Por outro lado, os Democratas tinham uma figura mais consensual, moderada e com provas dadas para derrotar Trump, Anthony Blinken, e faço já um ponto prévio que a discussão não se resume à pobreza argumentativa que é reduzir as pessoas aos seus sexos ou géneros, mas sim porque estou convicto de que o Secretário de Estado da Defesa Norte-Americano seria a escolha mais acertada. Blinken Ministrou a sua pasta com uma seriedade categórica. Se cometeu erros? Cometeu, mas isso é o maior apanágio da generalidade da vida, sobretudo na arte de tomar decisões, como é o caso da política. Blinken conquistou o respeito dos seus pares, dirigiu como poucos algumas atitudes da NATO, nunca cedeu no apoio à Ucrânia, modernizou o setor da Defesa nos EUA (não obstante tem sido complicado cativar efetivos para as forças armadas como os EUA jamais sentiram) e conseguiu, dentro das limitações que a sensibilidade do tema impõe, negociar e lidar com a China. A questão de Taiwan, o mar do sul da china e a escalada de tensão diplomática entre ambos os Estados foram alguns dos pontos positivos que evidenciaria. Na questão mais polémica, que se prende obviamente com a Guerra no Médio Oriente, apenas recordar que apesar de todos os imbróglios que o tema comporta, Blinken sempre se pautou por uma postura humanitária, defendendo inúmeras vezes publicamente as pausas humanitárias, entre outros.

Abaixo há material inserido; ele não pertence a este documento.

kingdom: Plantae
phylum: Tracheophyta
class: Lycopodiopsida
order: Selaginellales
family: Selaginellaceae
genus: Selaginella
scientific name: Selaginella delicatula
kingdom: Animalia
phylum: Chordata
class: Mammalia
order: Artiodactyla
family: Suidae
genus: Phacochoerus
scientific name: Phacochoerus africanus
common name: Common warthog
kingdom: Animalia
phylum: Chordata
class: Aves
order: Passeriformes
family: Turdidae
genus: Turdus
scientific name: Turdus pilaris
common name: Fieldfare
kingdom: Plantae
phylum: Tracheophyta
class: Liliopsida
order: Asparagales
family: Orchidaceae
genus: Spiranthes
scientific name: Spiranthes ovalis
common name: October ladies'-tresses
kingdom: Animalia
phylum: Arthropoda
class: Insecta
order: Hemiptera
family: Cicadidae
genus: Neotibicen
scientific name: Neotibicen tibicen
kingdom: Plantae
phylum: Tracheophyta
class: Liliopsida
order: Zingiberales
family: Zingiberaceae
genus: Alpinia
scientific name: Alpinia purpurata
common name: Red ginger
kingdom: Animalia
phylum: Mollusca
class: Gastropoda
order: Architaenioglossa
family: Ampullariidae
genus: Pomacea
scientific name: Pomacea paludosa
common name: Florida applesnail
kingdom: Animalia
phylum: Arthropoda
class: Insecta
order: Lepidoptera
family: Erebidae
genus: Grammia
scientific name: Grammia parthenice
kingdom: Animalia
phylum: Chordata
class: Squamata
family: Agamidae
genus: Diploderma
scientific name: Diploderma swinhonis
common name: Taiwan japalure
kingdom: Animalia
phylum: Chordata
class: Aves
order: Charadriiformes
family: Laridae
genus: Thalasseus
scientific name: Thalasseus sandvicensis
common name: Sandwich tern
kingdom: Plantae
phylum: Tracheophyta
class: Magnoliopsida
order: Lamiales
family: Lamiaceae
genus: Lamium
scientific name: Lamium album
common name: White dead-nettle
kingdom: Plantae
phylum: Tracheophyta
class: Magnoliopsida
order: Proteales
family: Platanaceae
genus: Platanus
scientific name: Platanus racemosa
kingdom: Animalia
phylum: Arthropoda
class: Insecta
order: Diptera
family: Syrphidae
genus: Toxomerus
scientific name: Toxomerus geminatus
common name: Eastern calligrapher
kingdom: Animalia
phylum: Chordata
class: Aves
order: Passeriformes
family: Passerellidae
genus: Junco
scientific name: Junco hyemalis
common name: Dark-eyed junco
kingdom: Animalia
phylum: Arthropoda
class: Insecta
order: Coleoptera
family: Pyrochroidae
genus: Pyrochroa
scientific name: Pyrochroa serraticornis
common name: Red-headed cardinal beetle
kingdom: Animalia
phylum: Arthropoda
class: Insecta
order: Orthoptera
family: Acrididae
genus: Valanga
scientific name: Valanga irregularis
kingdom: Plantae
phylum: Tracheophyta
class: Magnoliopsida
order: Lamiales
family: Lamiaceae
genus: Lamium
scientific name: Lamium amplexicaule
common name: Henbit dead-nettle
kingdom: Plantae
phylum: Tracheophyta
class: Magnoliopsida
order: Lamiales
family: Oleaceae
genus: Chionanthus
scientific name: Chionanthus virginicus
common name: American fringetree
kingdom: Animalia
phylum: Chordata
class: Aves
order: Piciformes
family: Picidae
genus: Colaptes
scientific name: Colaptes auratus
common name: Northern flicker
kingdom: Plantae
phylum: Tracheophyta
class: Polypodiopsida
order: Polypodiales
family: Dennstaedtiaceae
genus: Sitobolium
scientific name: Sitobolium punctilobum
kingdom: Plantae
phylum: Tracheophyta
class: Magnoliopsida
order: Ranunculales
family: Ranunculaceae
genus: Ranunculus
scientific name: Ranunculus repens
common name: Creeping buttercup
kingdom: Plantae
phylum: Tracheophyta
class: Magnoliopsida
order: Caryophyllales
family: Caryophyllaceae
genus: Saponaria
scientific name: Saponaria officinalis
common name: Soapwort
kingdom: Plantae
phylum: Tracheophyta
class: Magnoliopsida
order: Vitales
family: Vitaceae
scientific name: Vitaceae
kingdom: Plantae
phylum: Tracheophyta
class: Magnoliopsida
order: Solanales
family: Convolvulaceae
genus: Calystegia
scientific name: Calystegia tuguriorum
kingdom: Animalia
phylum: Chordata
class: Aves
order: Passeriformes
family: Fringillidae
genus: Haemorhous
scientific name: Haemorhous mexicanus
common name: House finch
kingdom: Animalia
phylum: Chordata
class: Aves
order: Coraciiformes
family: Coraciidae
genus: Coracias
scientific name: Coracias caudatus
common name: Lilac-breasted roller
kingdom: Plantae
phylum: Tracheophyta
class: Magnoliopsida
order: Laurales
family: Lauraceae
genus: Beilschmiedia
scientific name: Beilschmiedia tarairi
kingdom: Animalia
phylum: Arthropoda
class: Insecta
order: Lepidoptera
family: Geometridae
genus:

Concluindo, num mundo atual marcado por «borboletas», «likes», «influencers» e produtos meramente estéticos e com pouca substância, Blinken seria a escolha ideal para derrotar Trump. Um homem sério contra uma personagem jocosa como Trump, e um homem moderado, com postura e valores que norteiam o ocidente há várias décadas. Numa conjuntura internacional cada vez mais complexa, não nos podemos dar ao luxo de embarcar em experiencialismos perigosos. A política, sobretudo americana, está a atravessar um deserto penoso até regressar aos tempos de alguma classe na política. Até nos famosos «Jingles» de campanha podemos constatar isso, se atualmente Harris tem Beyonce, Kennedy tinha Sinatra e por aí fora, são os sinais dos tempos.

É certo que não é por serem norte-americanos que os políticos deixam de ser humanos, ou seja, Blinken até pode não ter mesmo a vontade de se candidatar, mas caso contrário, porque não Blinken?